> [WHAT THE TASK ASKS] Copy nothing past the line containing "pela nova versão.". Transcribe every line of the listing below up to and including it, from the first, except pictures.

BEGIN

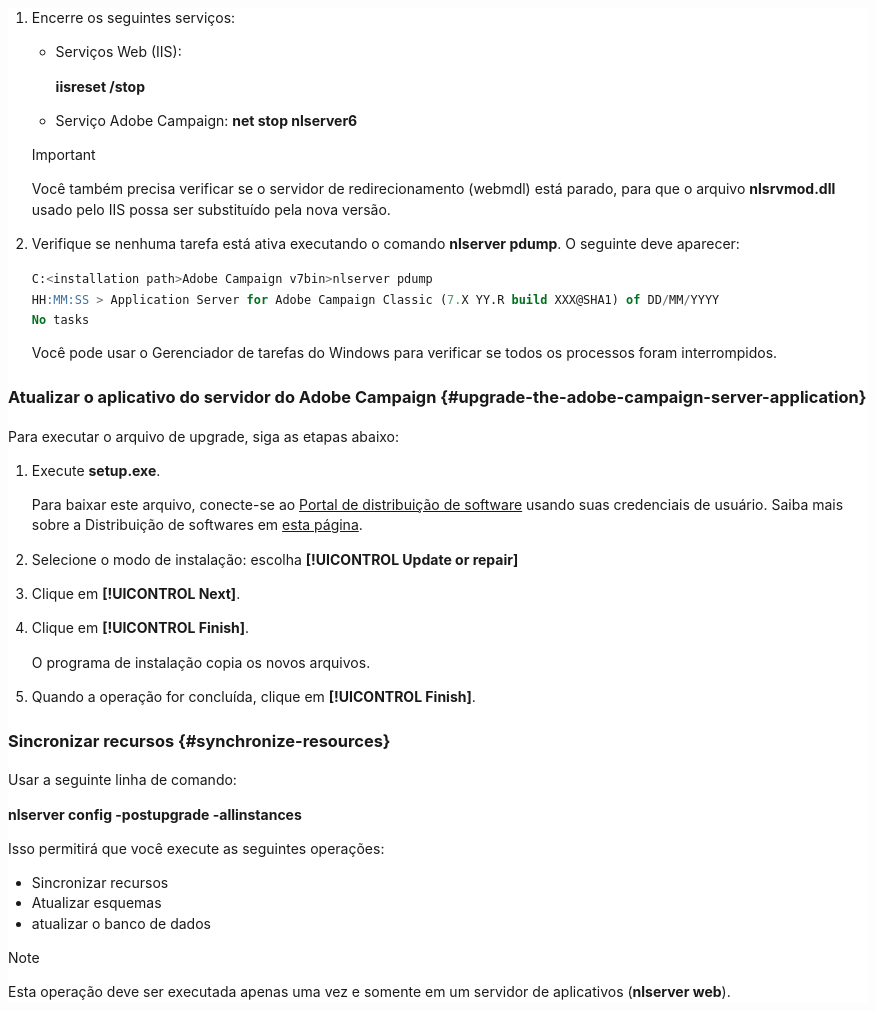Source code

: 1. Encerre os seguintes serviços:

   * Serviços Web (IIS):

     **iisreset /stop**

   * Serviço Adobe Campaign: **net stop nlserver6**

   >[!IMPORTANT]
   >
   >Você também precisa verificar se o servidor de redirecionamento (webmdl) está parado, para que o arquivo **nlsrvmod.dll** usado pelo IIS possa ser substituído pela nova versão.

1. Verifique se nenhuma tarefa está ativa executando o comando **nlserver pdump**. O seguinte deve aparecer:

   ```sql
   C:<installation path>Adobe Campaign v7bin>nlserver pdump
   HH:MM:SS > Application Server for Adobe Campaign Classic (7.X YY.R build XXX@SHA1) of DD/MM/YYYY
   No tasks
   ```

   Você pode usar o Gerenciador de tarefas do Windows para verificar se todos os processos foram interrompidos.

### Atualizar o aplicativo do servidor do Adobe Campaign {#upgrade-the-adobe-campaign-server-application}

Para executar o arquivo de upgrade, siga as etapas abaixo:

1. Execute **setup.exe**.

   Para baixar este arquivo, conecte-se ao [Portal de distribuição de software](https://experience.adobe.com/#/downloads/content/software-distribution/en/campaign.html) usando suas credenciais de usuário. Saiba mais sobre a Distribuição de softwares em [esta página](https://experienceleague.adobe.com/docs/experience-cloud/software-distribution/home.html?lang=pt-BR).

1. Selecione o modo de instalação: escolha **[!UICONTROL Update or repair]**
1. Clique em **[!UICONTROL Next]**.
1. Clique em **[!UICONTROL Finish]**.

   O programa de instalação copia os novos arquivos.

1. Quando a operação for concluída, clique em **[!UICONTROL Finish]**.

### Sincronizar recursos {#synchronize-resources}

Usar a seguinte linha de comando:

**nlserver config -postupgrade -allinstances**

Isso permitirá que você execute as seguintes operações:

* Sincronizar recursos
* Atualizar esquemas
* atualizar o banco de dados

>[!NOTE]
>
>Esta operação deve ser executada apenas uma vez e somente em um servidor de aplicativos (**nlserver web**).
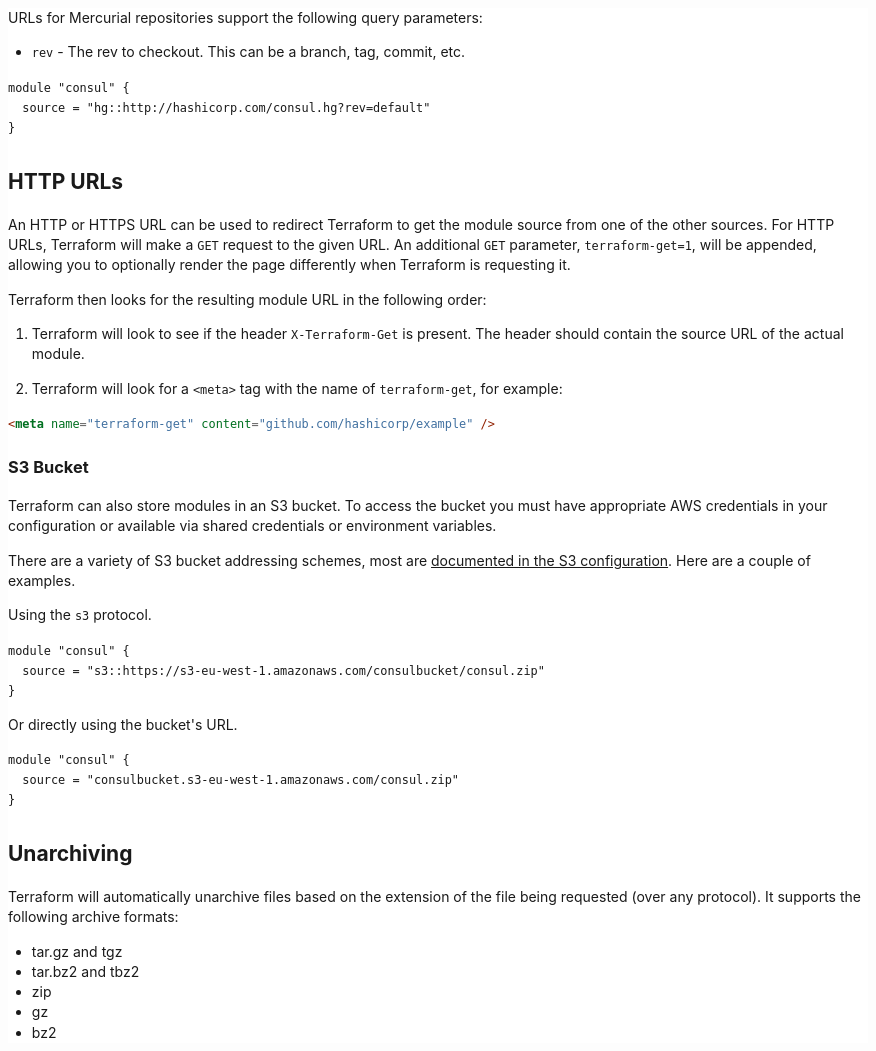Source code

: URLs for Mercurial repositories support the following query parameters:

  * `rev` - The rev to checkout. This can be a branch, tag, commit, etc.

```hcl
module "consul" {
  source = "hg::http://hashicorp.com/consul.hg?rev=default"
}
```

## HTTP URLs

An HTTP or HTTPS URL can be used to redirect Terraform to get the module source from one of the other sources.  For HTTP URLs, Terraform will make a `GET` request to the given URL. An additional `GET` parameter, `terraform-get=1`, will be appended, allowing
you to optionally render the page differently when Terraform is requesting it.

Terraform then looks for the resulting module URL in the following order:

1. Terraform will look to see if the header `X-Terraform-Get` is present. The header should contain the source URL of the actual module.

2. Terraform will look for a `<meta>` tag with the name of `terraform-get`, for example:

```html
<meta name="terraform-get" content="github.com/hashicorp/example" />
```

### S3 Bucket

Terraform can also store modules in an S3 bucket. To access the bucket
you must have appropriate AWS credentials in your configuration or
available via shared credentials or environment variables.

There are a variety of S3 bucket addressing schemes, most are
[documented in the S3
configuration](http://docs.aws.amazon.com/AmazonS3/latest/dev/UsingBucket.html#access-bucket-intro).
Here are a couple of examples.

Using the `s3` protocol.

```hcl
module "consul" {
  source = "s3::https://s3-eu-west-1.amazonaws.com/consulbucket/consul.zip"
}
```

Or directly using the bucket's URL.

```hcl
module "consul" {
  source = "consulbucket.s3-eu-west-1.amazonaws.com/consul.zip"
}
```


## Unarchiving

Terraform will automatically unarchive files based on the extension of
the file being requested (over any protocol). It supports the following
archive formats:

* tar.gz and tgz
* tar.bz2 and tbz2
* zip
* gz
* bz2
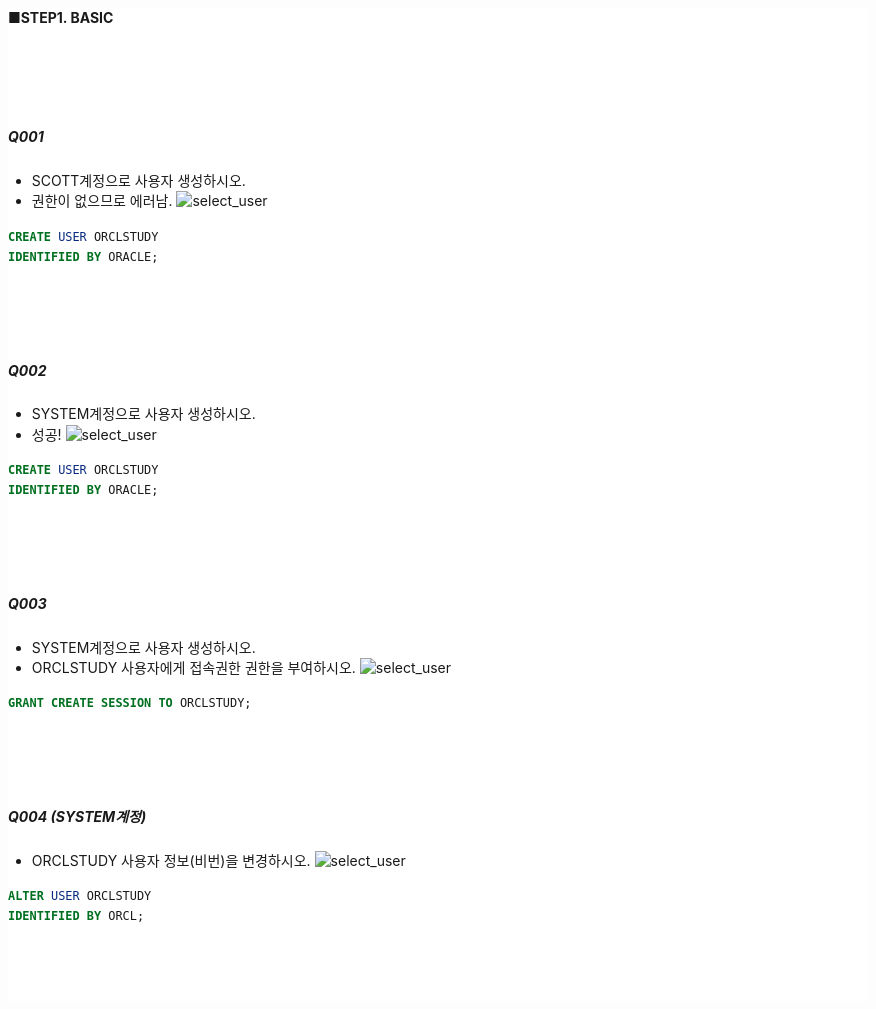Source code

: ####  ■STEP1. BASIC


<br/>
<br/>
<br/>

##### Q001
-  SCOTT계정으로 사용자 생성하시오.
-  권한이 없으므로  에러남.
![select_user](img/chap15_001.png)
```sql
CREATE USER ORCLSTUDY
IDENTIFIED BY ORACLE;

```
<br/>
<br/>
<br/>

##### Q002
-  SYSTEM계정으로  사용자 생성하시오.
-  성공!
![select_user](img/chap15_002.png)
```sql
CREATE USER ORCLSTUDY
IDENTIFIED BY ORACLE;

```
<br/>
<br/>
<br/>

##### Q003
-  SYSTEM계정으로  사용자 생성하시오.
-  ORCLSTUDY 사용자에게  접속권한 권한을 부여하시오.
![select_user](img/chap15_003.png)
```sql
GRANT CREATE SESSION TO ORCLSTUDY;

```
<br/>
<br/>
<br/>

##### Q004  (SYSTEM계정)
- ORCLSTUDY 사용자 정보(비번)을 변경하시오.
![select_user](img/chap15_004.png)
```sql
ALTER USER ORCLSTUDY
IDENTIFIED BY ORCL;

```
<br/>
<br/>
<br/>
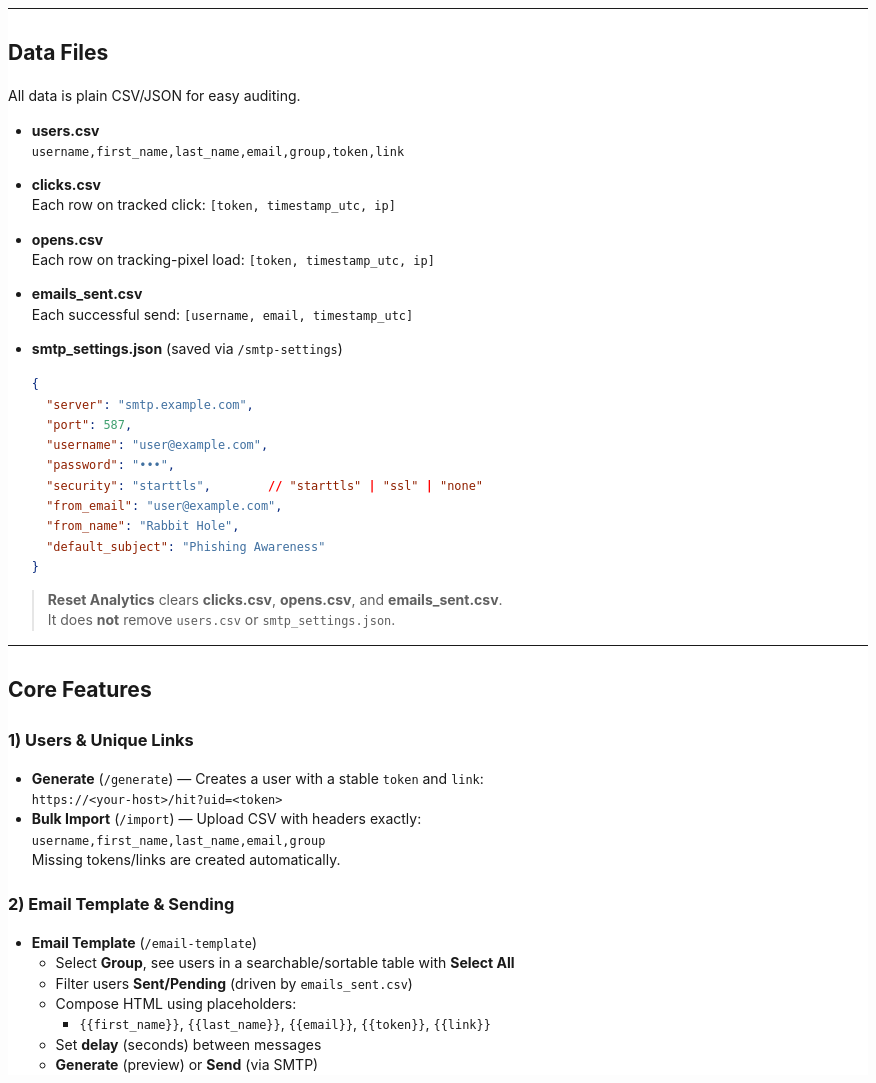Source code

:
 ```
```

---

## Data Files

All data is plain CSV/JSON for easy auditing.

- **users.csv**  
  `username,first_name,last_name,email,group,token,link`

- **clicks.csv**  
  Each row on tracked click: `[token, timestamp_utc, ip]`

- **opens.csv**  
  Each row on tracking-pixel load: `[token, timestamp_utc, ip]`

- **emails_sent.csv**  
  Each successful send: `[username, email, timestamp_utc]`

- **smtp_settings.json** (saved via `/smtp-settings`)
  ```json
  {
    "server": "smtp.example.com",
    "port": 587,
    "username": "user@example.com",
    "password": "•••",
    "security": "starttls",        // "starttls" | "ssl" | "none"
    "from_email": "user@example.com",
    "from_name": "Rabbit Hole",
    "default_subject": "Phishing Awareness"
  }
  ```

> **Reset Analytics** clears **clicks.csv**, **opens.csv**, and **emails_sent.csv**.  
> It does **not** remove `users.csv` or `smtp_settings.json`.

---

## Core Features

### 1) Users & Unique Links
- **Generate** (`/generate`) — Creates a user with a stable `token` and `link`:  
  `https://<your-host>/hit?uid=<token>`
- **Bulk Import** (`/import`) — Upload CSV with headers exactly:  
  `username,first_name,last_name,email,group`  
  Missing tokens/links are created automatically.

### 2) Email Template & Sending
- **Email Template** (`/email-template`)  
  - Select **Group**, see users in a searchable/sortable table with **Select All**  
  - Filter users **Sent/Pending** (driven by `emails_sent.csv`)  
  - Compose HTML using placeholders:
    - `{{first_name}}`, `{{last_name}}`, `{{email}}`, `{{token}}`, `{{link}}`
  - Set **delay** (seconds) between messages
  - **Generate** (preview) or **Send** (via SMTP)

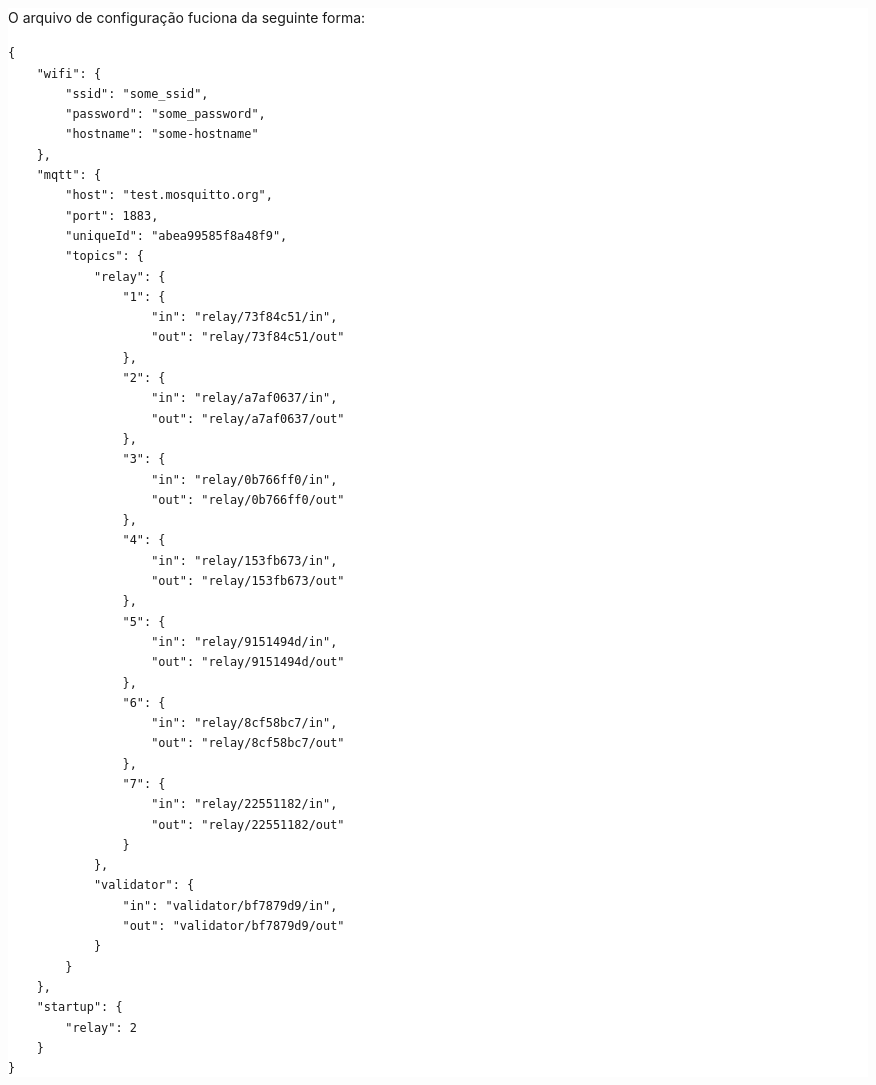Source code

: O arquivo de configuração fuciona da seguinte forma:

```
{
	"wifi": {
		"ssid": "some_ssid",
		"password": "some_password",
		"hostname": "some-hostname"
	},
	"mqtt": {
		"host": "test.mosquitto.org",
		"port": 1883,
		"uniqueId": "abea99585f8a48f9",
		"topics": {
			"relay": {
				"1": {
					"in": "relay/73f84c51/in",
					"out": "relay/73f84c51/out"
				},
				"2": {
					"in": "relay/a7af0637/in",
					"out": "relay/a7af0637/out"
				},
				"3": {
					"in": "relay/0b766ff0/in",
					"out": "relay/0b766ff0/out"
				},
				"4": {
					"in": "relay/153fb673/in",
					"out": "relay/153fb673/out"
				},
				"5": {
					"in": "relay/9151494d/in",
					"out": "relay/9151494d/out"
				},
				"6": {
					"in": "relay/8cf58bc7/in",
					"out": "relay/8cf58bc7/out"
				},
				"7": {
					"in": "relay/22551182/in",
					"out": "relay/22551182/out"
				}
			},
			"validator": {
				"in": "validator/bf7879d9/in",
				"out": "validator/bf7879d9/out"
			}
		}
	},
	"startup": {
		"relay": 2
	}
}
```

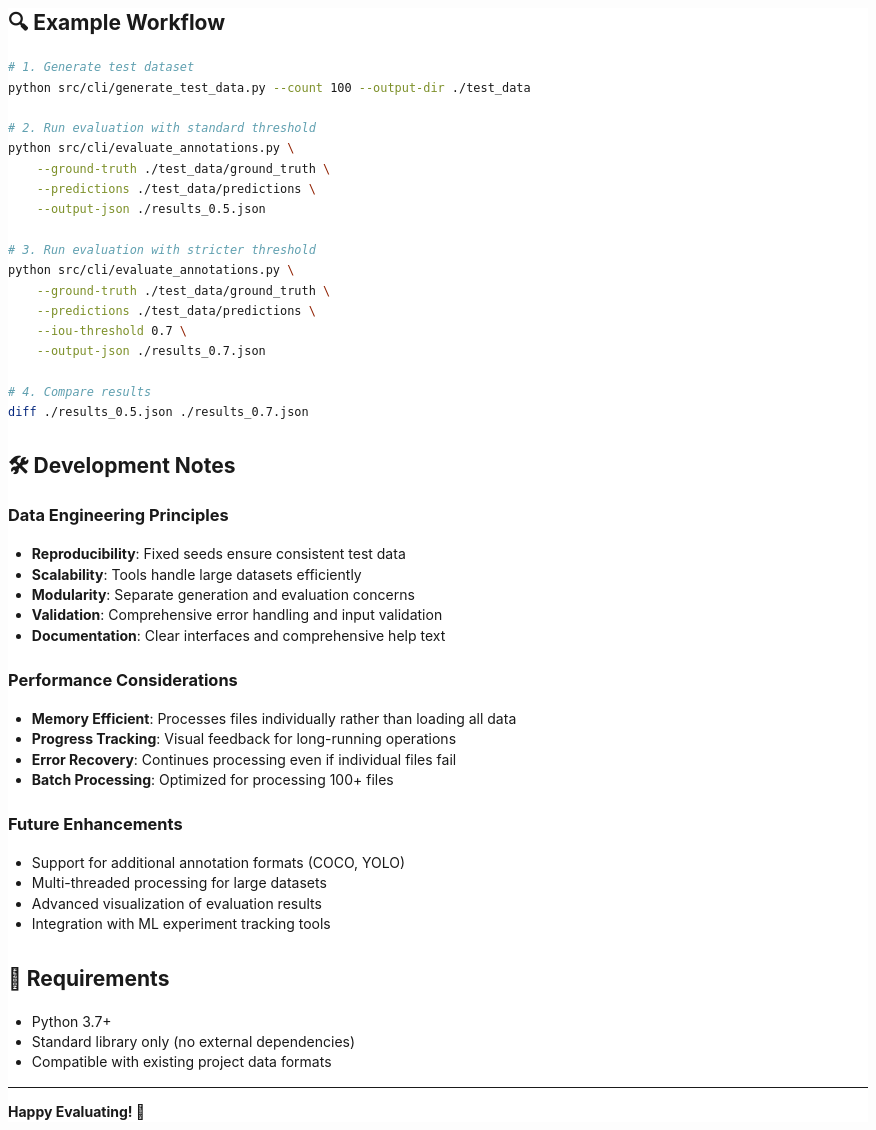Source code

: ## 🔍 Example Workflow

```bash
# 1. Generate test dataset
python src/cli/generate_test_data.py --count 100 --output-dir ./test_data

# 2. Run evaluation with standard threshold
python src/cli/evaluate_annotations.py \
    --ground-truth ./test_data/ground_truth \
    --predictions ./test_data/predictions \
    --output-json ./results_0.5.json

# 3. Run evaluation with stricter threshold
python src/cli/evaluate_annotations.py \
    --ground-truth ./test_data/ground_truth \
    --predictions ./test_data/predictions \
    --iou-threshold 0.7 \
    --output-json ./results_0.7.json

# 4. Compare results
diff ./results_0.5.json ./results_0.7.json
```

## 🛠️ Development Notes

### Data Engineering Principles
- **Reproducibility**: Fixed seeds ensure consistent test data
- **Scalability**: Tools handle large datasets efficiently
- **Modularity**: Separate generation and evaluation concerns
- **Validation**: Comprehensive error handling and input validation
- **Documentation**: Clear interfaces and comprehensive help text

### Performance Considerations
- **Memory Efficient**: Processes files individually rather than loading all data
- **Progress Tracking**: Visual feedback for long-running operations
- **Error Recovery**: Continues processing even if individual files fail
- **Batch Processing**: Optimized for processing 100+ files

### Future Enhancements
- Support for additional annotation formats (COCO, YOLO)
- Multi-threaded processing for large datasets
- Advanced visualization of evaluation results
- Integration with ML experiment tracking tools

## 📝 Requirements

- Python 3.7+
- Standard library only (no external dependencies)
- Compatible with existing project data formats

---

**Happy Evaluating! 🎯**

END

> [RESULT OF THE EXERCISE]
Source code

: 1. Encerre os seguintes serviços:

   * Serviços Web (IIS):

     **iisreset /stop**

   * Serviço Adobe Campaign: **net stop nlserver6**

   >[!IMPORTANT]
   >
   >Você também precisa verificar se o servidor de redirecionamento (webmdl) está parado, para que o arquivo **nlsrvmod.dll** usado pelo IIS possa ser substituído pela nova versão.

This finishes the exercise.